By staying up-to-date with software updates and security patches, RIMS IND reduces the risk of exploitation by malicious actors seeking to compromise the integrity of patient data.

Patient Education and Awareness:RIMS IND educates patients about how their medical information will be shared and used within the RIMS IND platform. RIMS IND Empower patients to make informed decisions about their data-sharing preferences and provide them with options to manage consent settings.

Obtaining Explicit Patient Consent:RIMS IND ensures that explicit consent is obtained from patients before collecting or using their data for any purpose. This practice aligns with data protection regulations and demonstrates a commitment to respecting patient autonomy and privacy.

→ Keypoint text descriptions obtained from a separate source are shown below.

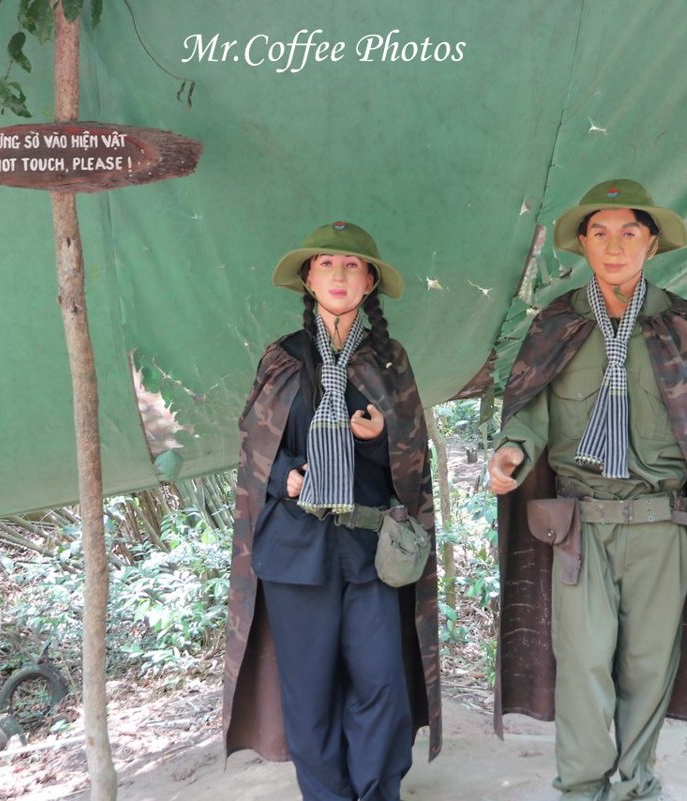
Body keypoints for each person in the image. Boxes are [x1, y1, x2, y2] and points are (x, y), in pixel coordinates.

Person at [488, 179, 687, 801]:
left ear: (651, 244)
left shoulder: (683, 325)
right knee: (584, 665)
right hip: (582, 527)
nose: (614, 245)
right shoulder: (557, 323)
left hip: (661, 525)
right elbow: (527, 411)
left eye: (630, 231)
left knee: (650, 668)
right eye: (599, 232)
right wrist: (511, 450)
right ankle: (580, 789)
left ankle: (635, 787)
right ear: (583, 244)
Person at [222, 221, 441, 800]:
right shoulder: (281, 359)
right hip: (297, 551)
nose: (339, 276)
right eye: (327, 264)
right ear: (308, 278)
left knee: (380, 684)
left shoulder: (389, 361)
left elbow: (414, 459)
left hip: (371, 550)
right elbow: (252, 445)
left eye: (352, 266)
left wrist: (374, 439)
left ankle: (376, 793)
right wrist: (285, 474)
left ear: (369, 282)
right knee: (310, 691)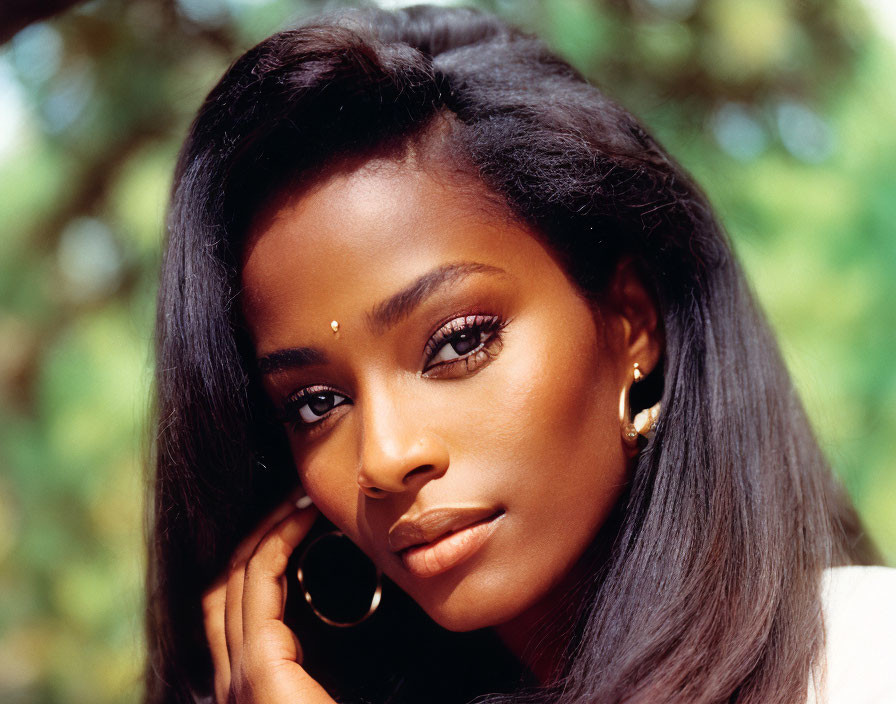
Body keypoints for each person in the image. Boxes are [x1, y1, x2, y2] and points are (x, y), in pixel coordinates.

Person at [144, 6, 895, 704]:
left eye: (459, 342)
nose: (384, 457)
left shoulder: (864, 660)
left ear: (632, 321)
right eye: (315, 403)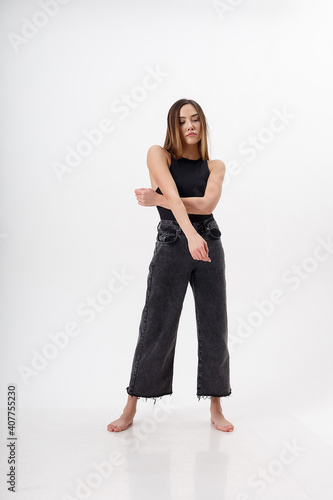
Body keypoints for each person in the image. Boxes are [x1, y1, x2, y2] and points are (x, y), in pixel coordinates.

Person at [107, 99, 234, 433]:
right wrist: (188, 231)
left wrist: (158, 199)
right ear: (173, 126)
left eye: (195, 120)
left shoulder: (216, 165)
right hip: (174, 242)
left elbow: (207, 203)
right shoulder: (158, 154)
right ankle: (131, 404)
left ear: (203, 125)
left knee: (214, 324)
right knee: (156, 324)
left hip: (209, 241)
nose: (189, 125)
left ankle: (216, 406)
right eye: (182, 121)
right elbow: (178, 197)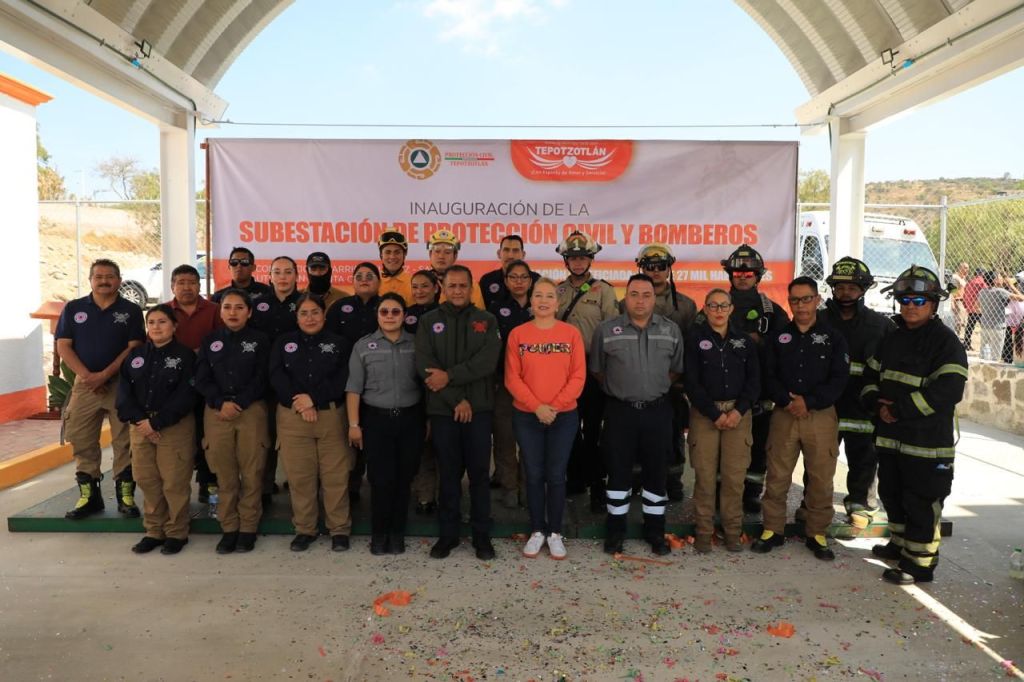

Transparent Communication:RIMS IND's customer executives play a crucial role in ensuring transparent communication with patients regarding how their data will be used, stored, and shared. Clear and concise explanations help patients make informed decisions about their data and understand their rights.

Respecting Patient Preferences:RIMS IND respects patient preferences regarding data sharing and privacy. This may include allowing patients to specify their preferences for data access, sharing with third parties, and opting out of certain uses of their data.